Exercise tasks:
**a)** In the sermon excerpt on anger and love, list each thing that Jesus's anger is said to do in its final paragraph.
**b)** According to the sermon excerpt on anger and love, what might be our prayer as we approach Holy Week?
**c)** Write the next part of the sermon excerpt on anger and love, picking up after its last sentence.
══ Text segment ══
In Bible Study on Thursday morning one person (and I have his permission to share this) quite candidly, honestly, admitted that living his middle class life here, that he’s complacent.  “I don’t have to care, I don’t have to be involved, I have everything I need.” No need to be bothered.  No need to be angered.  No need to care.  I have everything I need.

            I think Christians need to get in touch with what angers us. We’re not called to be angry, of course.  We’re called to love.  Yet, if we loved more, the kind of agape-love that Jesus showed and which the Spirit offers us—deep, compassionate love—perhaps if we loved more we might be able to get in touch with our anger and then our anger could be placed in the service of love.  Maybe we’re not angry over the injustice in the world, maybe we’re not grieving and mourning enough because we’re not loving enough, or deeply enough, with compassion, with empathy, entering into the pain and grief of the people (starting with the people right here around us) and then doing something about it, either sharing their pain or do something to help alleviate it.  A lot of evil is allowed to emerge in the world because we refuse to be angry, because we refuse to love, refuse to care. 

When our capacity to love is deepened—true love that seeks the best for others—we might find ourselves getting angry, mourning, grieving for our neighbors in new ways.  When our capacity to love is deepened, the things we’re angry about begin to change.  The things that upset us now and worry over, the things we complain about, the things that annoy us, that trouble us will change when we deepen our capacity to experience God’s love. 

As we approach Holy Week perhaps this will be our prayer: that we deepen our capacity to love.  Then, perhaps, this week you can identify one thing that you’re angry about—just one thing—then honor the anger, sit with it, just one thing that causes you to grieve and mourn.  Then offer that anger up to God so that God can do something with it.

            It’s love that drives Jesus.  It’s love that causes him to get angry. It’s his anger—contained, tempered, and channeled by love—that becomes the fuel that drives him to act, that fires him into the world, that causes him to suffer, that causes him to set his face toward Jerusalem—“steadfast he to suffering goes”[10]—knowing full well what he had to do, knowing the consequences, knowing what would happen.
═══
══ Given records ══
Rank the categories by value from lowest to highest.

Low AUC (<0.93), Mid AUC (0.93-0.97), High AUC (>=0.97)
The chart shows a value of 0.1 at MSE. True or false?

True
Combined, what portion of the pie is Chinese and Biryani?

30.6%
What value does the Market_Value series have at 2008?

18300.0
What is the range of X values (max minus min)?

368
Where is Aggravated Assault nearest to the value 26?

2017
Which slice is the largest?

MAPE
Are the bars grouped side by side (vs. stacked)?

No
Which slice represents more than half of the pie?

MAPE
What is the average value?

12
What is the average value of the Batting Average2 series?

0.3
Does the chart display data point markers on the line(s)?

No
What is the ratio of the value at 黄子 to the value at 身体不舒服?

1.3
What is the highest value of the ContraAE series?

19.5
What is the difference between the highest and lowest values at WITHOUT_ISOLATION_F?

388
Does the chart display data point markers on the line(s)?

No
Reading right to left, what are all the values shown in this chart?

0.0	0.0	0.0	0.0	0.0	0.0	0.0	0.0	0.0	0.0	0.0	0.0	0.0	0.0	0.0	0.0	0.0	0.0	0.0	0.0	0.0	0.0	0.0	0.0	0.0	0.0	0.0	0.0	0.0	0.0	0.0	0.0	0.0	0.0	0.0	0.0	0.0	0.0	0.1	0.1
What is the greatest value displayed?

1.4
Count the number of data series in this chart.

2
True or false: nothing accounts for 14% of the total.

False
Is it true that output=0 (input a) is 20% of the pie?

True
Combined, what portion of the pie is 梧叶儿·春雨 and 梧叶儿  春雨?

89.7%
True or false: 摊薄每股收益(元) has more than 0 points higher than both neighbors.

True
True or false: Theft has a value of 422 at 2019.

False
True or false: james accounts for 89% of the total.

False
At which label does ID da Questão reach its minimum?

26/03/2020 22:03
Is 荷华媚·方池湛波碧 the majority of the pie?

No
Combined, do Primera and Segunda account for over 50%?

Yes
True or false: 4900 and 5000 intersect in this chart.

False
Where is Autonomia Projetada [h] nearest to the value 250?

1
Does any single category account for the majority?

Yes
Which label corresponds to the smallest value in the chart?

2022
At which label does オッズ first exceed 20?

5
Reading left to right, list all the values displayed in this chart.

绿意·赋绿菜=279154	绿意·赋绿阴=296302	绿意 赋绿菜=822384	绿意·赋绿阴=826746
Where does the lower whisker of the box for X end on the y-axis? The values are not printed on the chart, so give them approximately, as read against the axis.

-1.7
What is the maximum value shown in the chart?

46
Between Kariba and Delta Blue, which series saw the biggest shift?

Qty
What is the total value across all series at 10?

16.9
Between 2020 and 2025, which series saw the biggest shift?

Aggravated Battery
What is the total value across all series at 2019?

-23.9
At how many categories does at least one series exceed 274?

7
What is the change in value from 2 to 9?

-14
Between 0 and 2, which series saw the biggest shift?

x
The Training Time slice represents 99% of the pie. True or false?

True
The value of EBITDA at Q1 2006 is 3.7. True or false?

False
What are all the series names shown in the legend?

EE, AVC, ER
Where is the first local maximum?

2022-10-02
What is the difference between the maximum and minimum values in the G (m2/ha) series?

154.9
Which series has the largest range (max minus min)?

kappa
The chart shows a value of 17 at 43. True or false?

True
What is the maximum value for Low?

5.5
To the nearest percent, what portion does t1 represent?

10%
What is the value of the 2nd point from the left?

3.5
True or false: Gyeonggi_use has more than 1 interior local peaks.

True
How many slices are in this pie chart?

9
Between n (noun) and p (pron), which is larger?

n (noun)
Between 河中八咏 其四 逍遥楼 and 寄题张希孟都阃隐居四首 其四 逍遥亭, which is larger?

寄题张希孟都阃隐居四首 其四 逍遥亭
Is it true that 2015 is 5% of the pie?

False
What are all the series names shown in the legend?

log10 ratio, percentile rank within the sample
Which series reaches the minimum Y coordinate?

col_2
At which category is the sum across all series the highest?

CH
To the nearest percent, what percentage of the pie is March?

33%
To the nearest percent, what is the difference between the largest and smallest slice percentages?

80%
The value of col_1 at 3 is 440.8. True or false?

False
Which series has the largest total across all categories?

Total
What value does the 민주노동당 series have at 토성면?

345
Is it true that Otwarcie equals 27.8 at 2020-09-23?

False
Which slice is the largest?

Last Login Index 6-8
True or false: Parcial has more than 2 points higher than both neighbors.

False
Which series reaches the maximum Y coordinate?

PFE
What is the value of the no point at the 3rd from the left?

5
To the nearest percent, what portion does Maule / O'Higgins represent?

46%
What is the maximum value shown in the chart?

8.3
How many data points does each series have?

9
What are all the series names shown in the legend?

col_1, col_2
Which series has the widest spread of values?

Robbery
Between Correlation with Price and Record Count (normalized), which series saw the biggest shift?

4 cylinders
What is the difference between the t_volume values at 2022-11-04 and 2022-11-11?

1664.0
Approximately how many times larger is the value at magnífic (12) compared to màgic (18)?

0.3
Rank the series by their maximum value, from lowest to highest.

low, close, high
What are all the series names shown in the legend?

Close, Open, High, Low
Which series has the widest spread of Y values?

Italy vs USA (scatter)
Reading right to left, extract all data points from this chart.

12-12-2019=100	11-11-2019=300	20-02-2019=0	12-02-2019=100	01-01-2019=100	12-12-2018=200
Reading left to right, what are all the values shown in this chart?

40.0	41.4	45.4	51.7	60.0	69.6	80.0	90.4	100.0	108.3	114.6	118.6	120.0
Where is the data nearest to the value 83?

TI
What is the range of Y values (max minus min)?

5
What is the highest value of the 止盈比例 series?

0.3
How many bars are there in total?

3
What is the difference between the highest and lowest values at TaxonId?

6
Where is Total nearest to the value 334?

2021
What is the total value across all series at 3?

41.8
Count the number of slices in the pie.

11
═══
Outputs in order:
**a)**
- Becomes the fuel that drives him to act
- Fires him into the world
- Causes him to suffer
- Causes him to set his face toward Jerusalem

**b)** That we deepen our capacity to love.

**c)**
Holy Love. Holy Anger. Holy Love.  This is the way of Jesus Christ.  Don’t expect anyone to applaud you for living this way.  Don’t expect society to reward you.  Heck, don’t expect the Church to encourage you to live this way. Religious institutions often prefer to stand in God’s way. But for us to say Jesus is Lord, for us to walk with him again through this Holy Week, for us to claim the joy of Easter morning means that his way must also be our way. And this, too, is our way—holy anger, holy love is our road, if we walk with him. A road, if we walk with him, which leads to the truth, a road that leads to life, the way that yields—I promise—resurrection.





[1] See Marcus J. Borg and John Dominic Crossan, The Last Week: What theGospels Really Teach About Jesus’s Last Days in Jerusalem (HarperOne, 2007).
[2] My description of the Temple throughout the sermon relies heavily on the scholarship of Obery Hendricks, The Politics of Jesus: Rediscovering theTrue Revolutionary nature of the Teachings of Jesus and How They Have BeenCorrupted (New York: Doubleday, 2006), 114.
[3] Hendricks, 114-115.
[4] Hendricks, 115-116.
[5] Cited in Hendricks, 119.  For a full, detail account of see Josephus, The Jewish Wars (75AD).
[6] Hendricks, 122.
[7] “Gentle Jesus Meek and Mild” written by Charles Wesley (1707-1788), Hymns and Sacred Poems, 1742
[8] See Garret Keizer, The Enigma of Anger: Essays on a SometimesDeadly Sin (Jossey-Bass, 2002).
[9] I’m grateful to Alisa Glassman of the Industrial Areas Foundation for this reference, from a conversation this past week.
[10] From the hymn “My Song Is LoveUnknown,” text by Samuel Crossman, 1644.